‘Notable days’ is a Hungarian expression for major holidays, indicated in red in the Hungarian calendar. Many of them are part of the Christian ecclesiastical year, a line of holidays from Christmas through Easter to Pentecost. Christian denominations commemorate other church holidays as well (Ascension Day, All Saints Day, Day of Reformation etc.). The beginning and end of field work, as well as the various stages of the herdsman’s work all had their own ‘notable days’ (grain harvest and grape harvest, the day livestock was herded out to pasture for the summer, etc.), and families celebrated their own holidays, such as name-days, birthdays, Christening days, wedding anniversaries. Towards the end of the 19th century international secular holidays were also introduced. This is how May 1 (Labor Day in Europe) and March 8, Women’s Day found their way into the calendar.

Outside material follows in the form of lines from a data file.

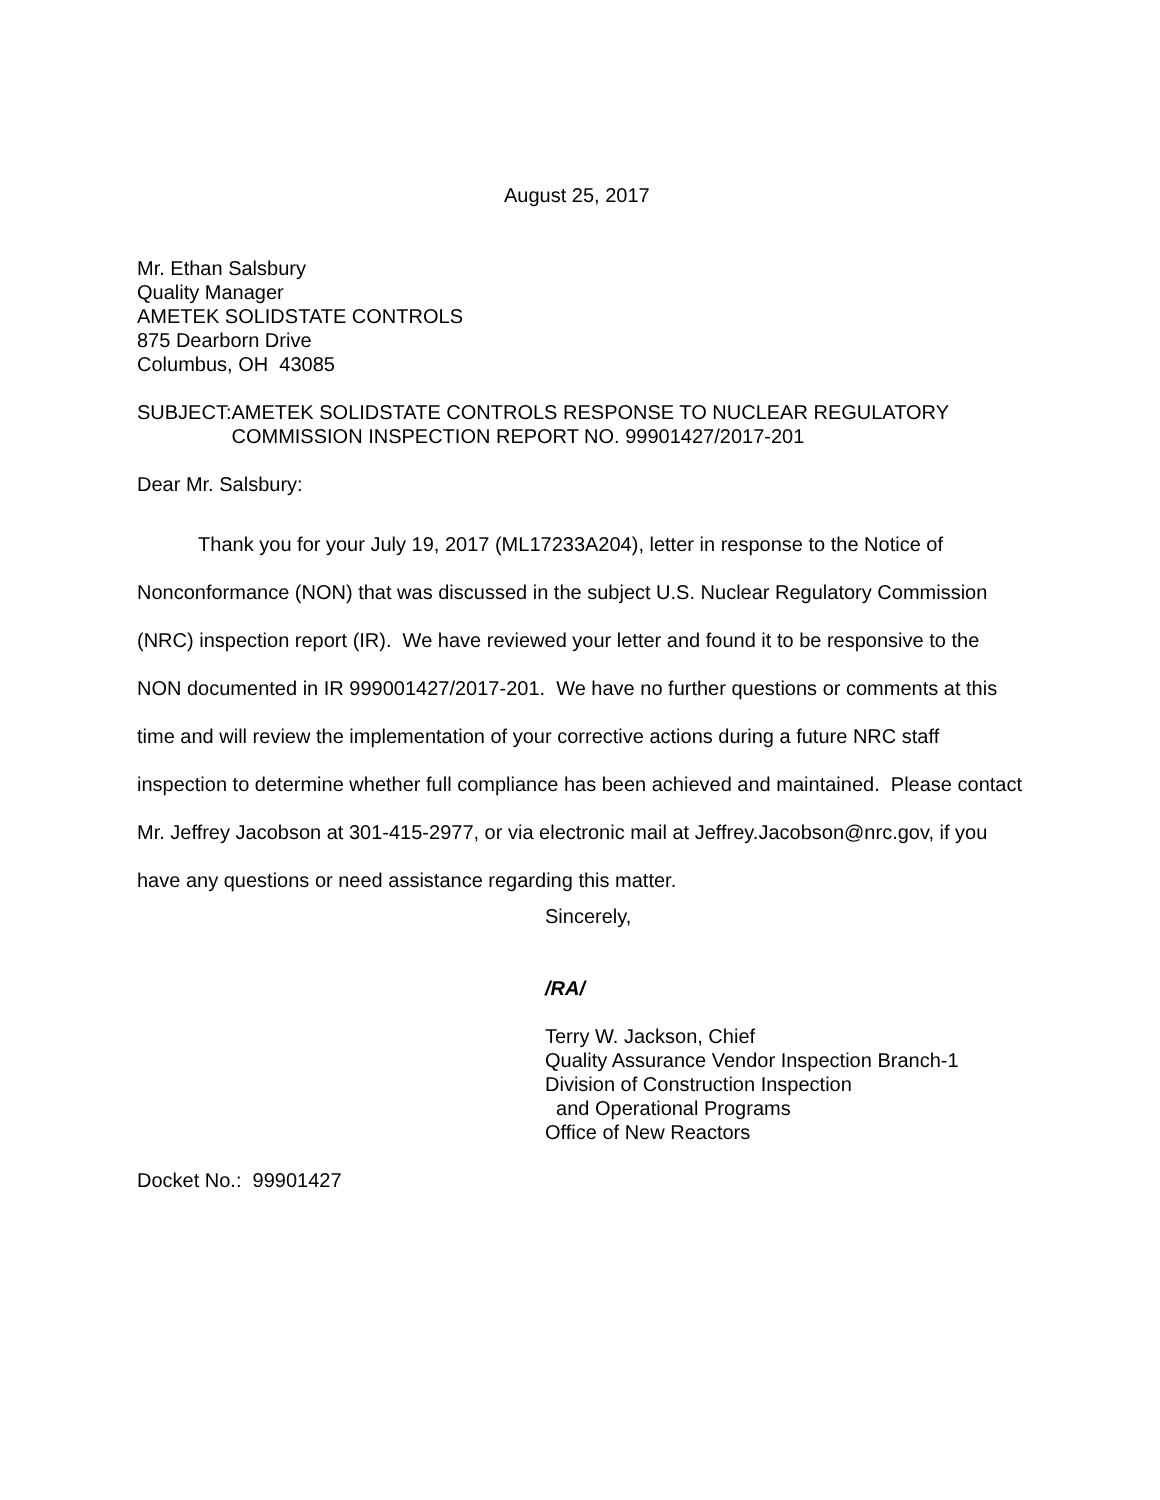August 25, 2017
Mr. Ethan Salsbury
Quality Manager
AMETEK SOLIDSTATE CONTROLS
875 Dearborn Drive
Columbus, OH 43085
SUBJECT: AMETEK SOLIDSTATE CONTROLS RESPONSE TO NUCLEAR REGULATORY COMMISSION INSPECTION REPORT NO. 99901427/2017-201
Dear Mr. Salsbury:
Thank you for your July 19, 2017 (ML17233A204), letter in response to the Notice of Nonconformance (NON) that was discussed in the subject U.S. Nuclear Regulatory Commission (NRC) inspection report (IR). We have reviewed your letter and found it to be responsive to the NON documented in IR 999001427/2017-201. We have no further questions or comments at this time and will review the implementation of your corrective actions during a future NRC staff inspection to determine whether full compliance has been achieved and maintained. Please contact Mr. Jeffrey Jacobson at 301-415-2977, or via electronic mail at Jeffrey.Jacobson@nrc.gov, if you have any questions or need assistance regarding this matter.
Sincerely,
/RA/
Terry W. Jackson, Chief
Quality Assurance Vendor Inspection Branch-1
Division of Construction Inspection
and Operational Programs
Office of New Reactors
Docket No.: 99901427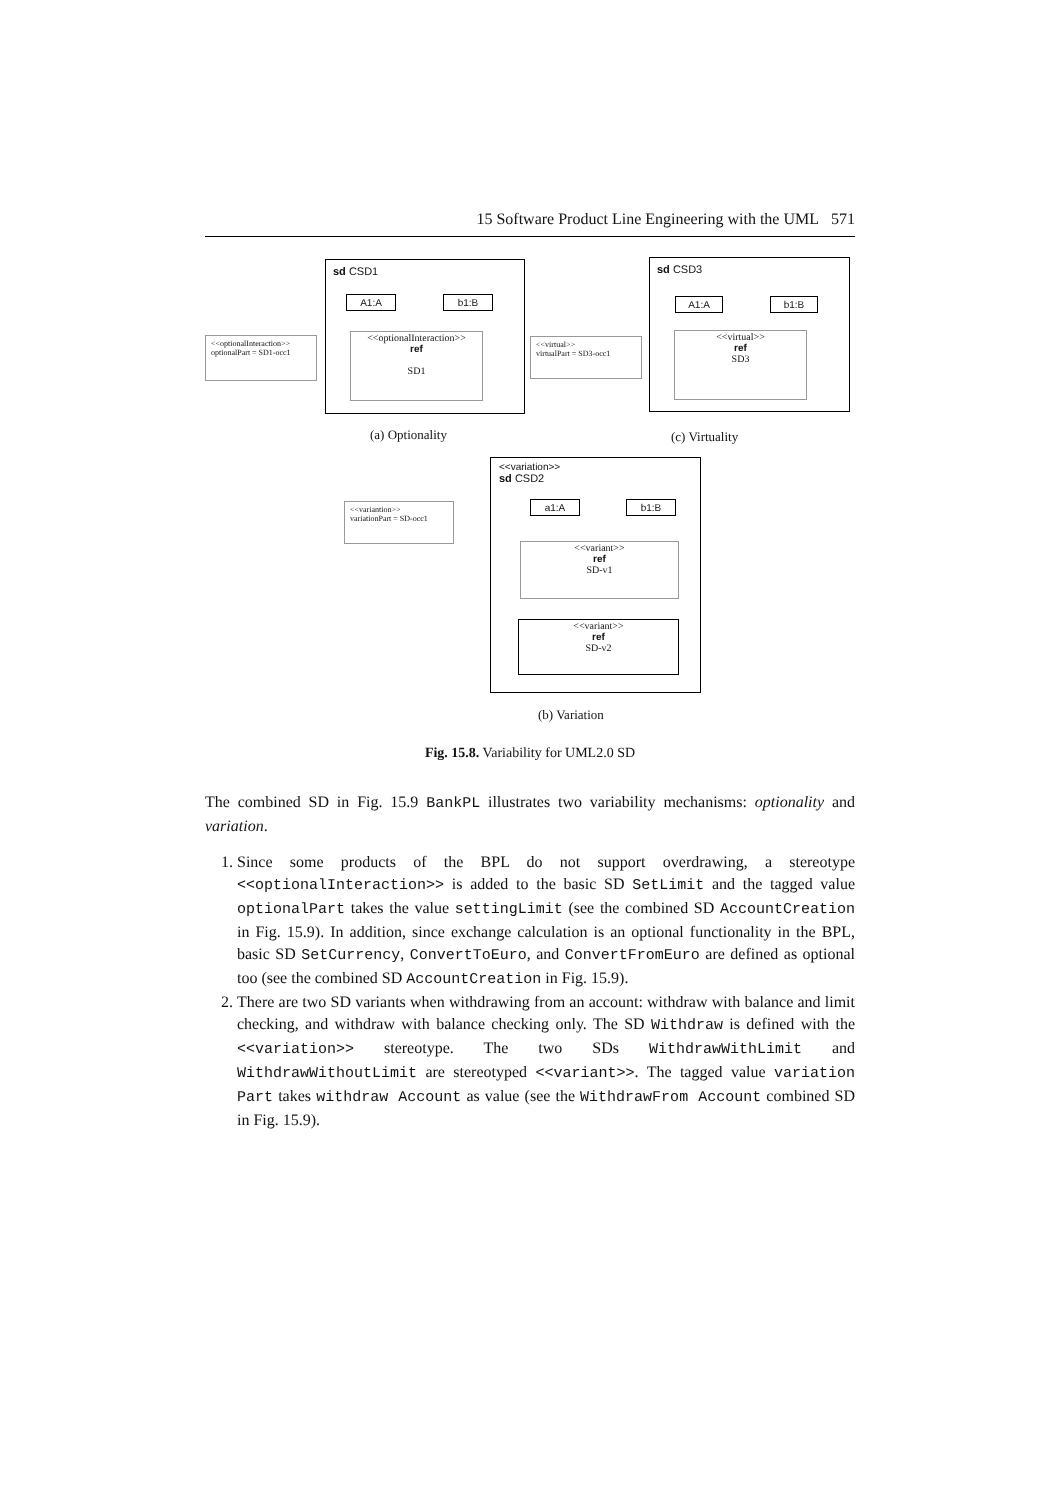15 Software Product Line Engineering with the UML 571
sd CSD1
A1:A b1:B
<<optionalInteraction>>
ref
SD1
<<optionalInteraction>>
optionalPart = SD1-occ1
(a) Optionality
sd CSD3
A1:A b1:B
<<virtual>>
ref
SD3
<<virtual>>
virtualPart = SD3-occ1
(c) Virtuality
<<variation>>
sd CSD2
a1:A b1:B
<<variant>>
ref
SD-v1
<<variant>>
ref
SD-v2
<<variantion>>
variationPart = SD-occ1
(b) Variation
Fig. 15.8. Variability for UML2.0 SD
The combined SD in Fig. 15.9 BankPL illustrates two variability mechanisms: optionality and variation.
1. Since some products of the BPL do not support overdrawing, a stereotype <<optionalInteraction>> is added to the basic SD SetLimit and the tagged value optionalPart takes the value settingLimit (see the combined SD AccountCreation in Fig. 15.9). In addition, since exchange calculation is an optional functionality in the BPL, basic SD SetCurrency, ConvertToEuro, and ConvertFromEuro are defined as optional too (see the combined SD AccountCreation in Fig. 15.9).
2. There are two SD variants when withdrawing from an account: withdraw with balance and limit checking, and withdraw with balance checking only. The SD Withdraw is defined with the <<variation>> stereotype. The two SDs WithdrawWithLimit and WithdrawWithoutLimit are stereotyped <<variant>>. The tagged value variation Part takes withdraw Account as value (see the WithdrawFrom Account combined SD in Fig. 15.9).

The feast days of saints belong to the oldest group of traditions in Christian countries. In Hungary, due to the significance of the cult of the Virgin Mary, the most important days associated with her were celebrated, primarily August 15, the Feast of the Assumption. National holidays are the ‘notable days’ of a given nation. Though somewhat of a simplification, we could even say that similar to the Christian ecclesiastical year there is a type of national calendar as well.
The feast days of saints were always important to the Catholic congregation. The oldest and most significant Hungarian national holiday is August 20, Saint István’s day. The holiday, dedicated to Hungary’s first king, has always been significant in that it expresses identification with the whole of the country, the homeland. ‘Where are you King István, Hungarians await you!’ declares the ancient folksong. Pilgrimages and the reverence of the Holy Right (St. István’s relic, his mummified right hand) has always been a commemoration of the king who founded the state, in which religious and patriotic feelings could be expressed simultaneously. An important chapter in the history of the modern nation is the Baroque era, when saints of the House of Árpád were greatly respected, whose cult was connection to the past. It called to mind the unity and independence of the Kingdom of Hungary at a time when Hungary was a part of the Austrian Empire.
Two major national holidays bring to mind the holiday created in France after the French Revolution (July 14, Bastille Day) as they both also commemorate a revolution: March 15 and October 23. On March 15, 1848, a day designated by the people as ‘Petőfi’s Day’, the bloodless revolution won on the streets of Pest becoming the overture to an outstanding chain of events in Hungarian history. This day can rightfully be considered the birthday of the modern democratic nation, civil Hungary.
October 6 is considered a national day of mourning, for it was on this day in 1849 that Austrian military leadership had thirteen Hungarian generals, who participated in the fight for independence, executed in the town of Arad. The same day the Hungarian prime minister Count Lajos Batthyány was also executed in Pest. On this day Hungarians remember the martyrs of Arad and other martyrs of Hungarian history.